(Object presence change data)
═══

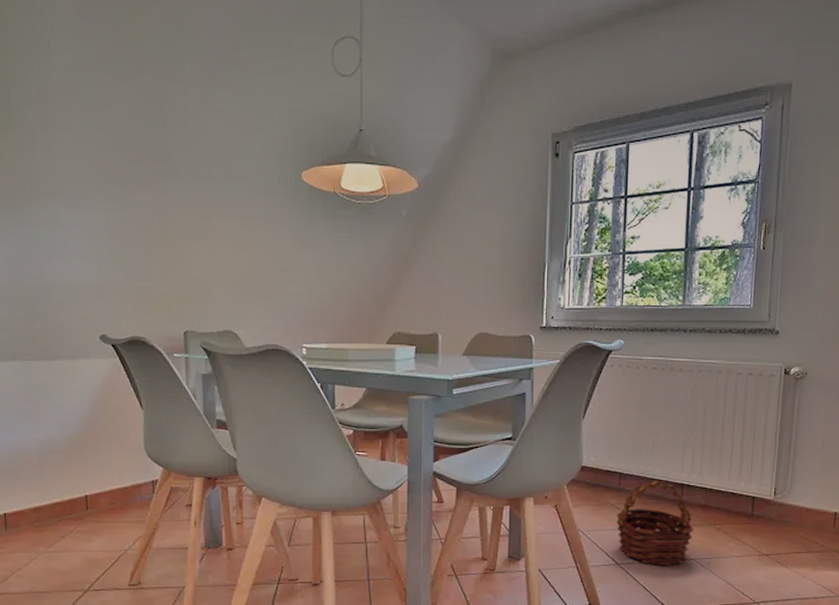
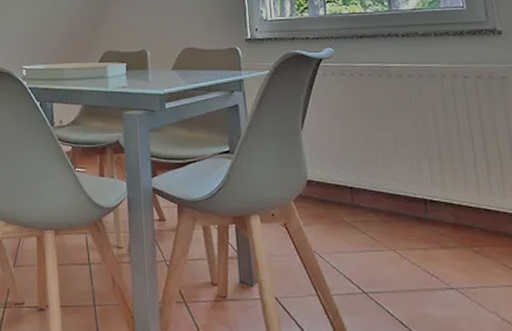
basket: present [616,480,694,566] -> none [354,194,449,296]

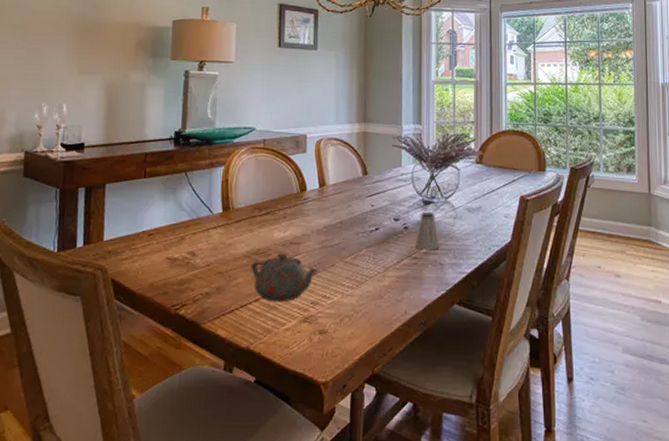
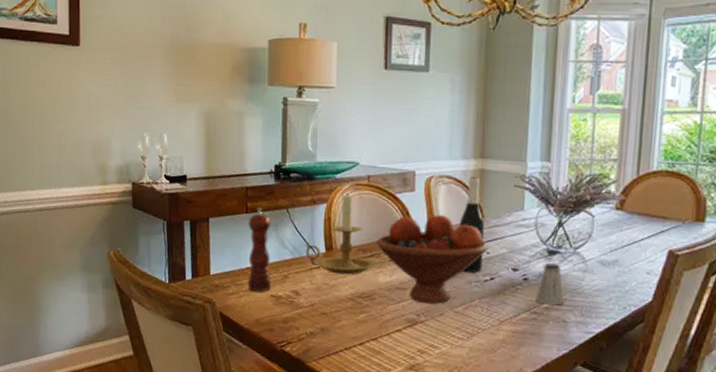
pepper mill: none [142,172,169,255] -> present [247,207,271,292]
candle holder: none [202,155,274,233] -> present [305,192,379,275]
teapot: present [251,253,319,302] -> none [355,298,426,348]
fruit bowl: none [271,173,372,256] -> present [376,215,488,304]
wine bottle: none [346,138,369,224] -> present [458,176,485,273]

═══

■ Problem: Leave out the pictures and copy every record above exactly.

■ Result:
basket: present [616,480,694,566] -> none [354,194,449,296]

pepper mill: none [142,172,169,255] -> present [247,207,271,292]
candle holder: none [202,155,274,233] -> present [305,192,379,275]
teapot: present [251,253,319,302] -> none [355,298,426,348]
fruit bowl: none [271,173,372,256] -> present [376,215,488,304]
wine bottle: none [346,138,369,224] -> present [458,176,485,273]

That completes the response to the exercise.